Polaramine 5 mg/ml solution for injection: detailed information

Brand name Polaramine 5 mg/ml solution for injection

Form solution for injection

Active substance / Dosage

DEXCHLORPHENIRAMINE MALEATE · 5 mg

Prescription type Prescription Only Medicine

ATC code

R06A R06AB R06AB02

Registration number 40135

Manufacturer Laboratorios Farmaceuticos Rovi S.A.

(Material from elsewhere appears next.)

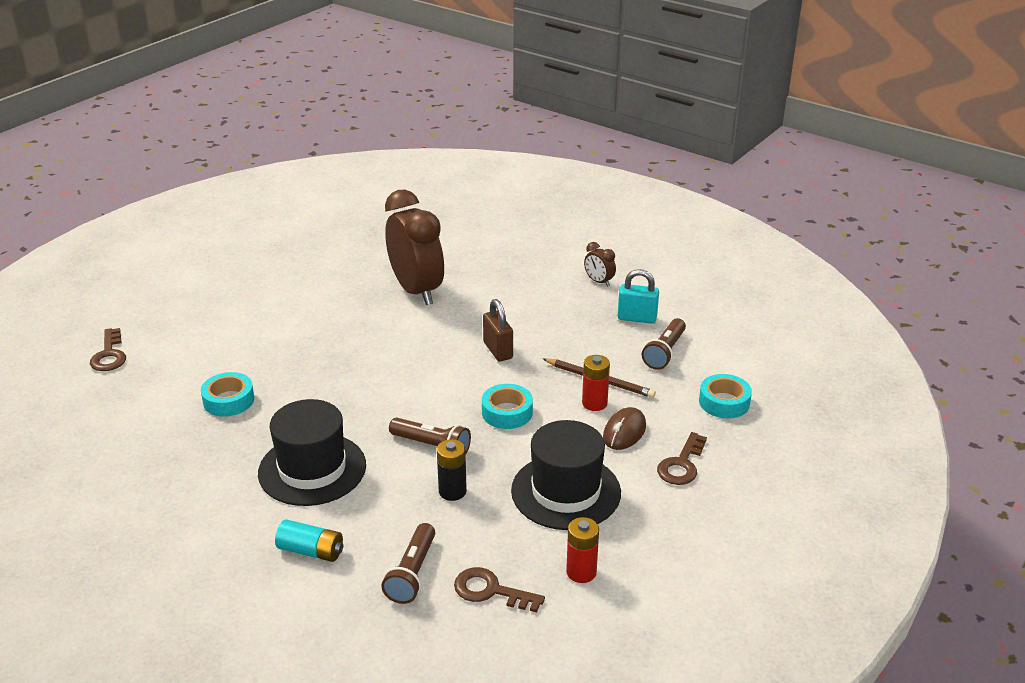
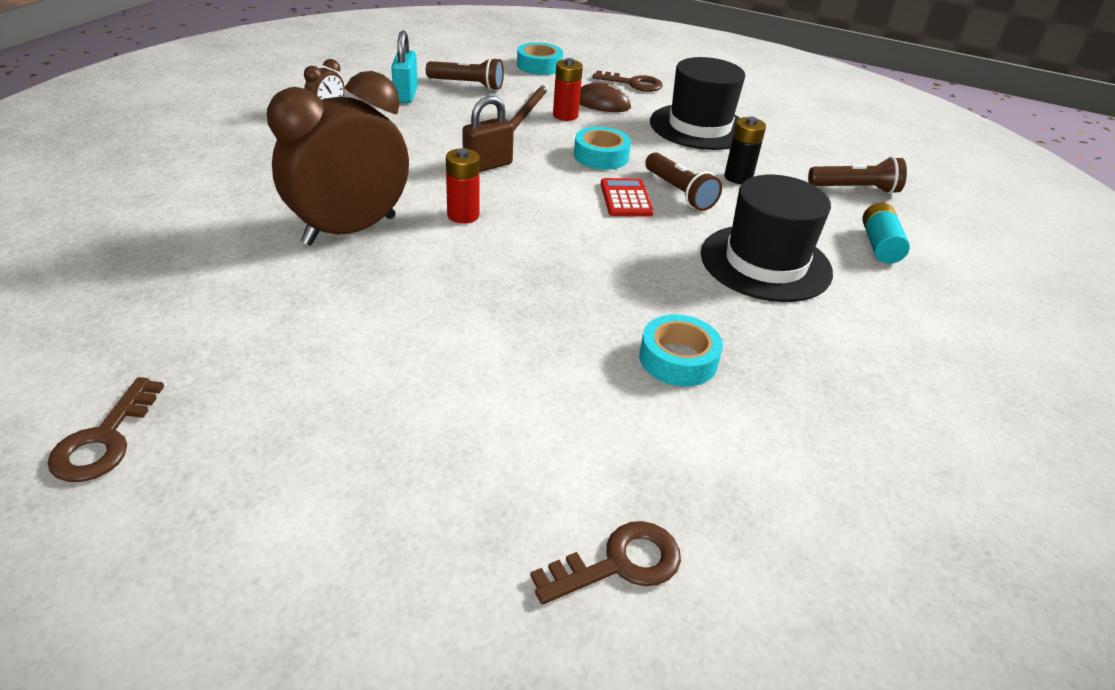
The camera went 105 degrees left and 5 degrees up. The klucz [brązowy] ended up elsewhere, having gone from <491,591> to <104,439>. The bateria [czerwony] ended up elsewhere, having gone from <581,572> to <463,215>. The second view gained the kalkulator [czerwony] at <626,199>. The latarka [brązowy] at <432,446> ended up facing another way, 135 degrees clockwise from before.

Polaramine 5 mg/ml solution for injection solution for injection

Table of Contents

Package leaflet: Information for the user
Introduction
1. What POLARAMINE 5 mg/ml INJECTION SOLUTION is and what it is used for
2. BEFORE USING POLARAMINE 5 mg/ml INJECTION SOLUTION
3. HOW TO USE POLARAMINE 5 mg/ml INJECTABLE SOLUTION
4. Possible adverse effects
5. STORAGE OF POLARAMINE 5 mg/ml INJECTION SOLUTION
6. ADDITIONAL INFORMATION

Package leaflet: Information for the user

Introduction

Package leaflet: information for the user

POLARAMINE 5 mg/ml INJECTION SOLUTION

dexchlorpheniramine maleate

Read the entire leaflet carefully before you start using this medicine, because it contains important information for you.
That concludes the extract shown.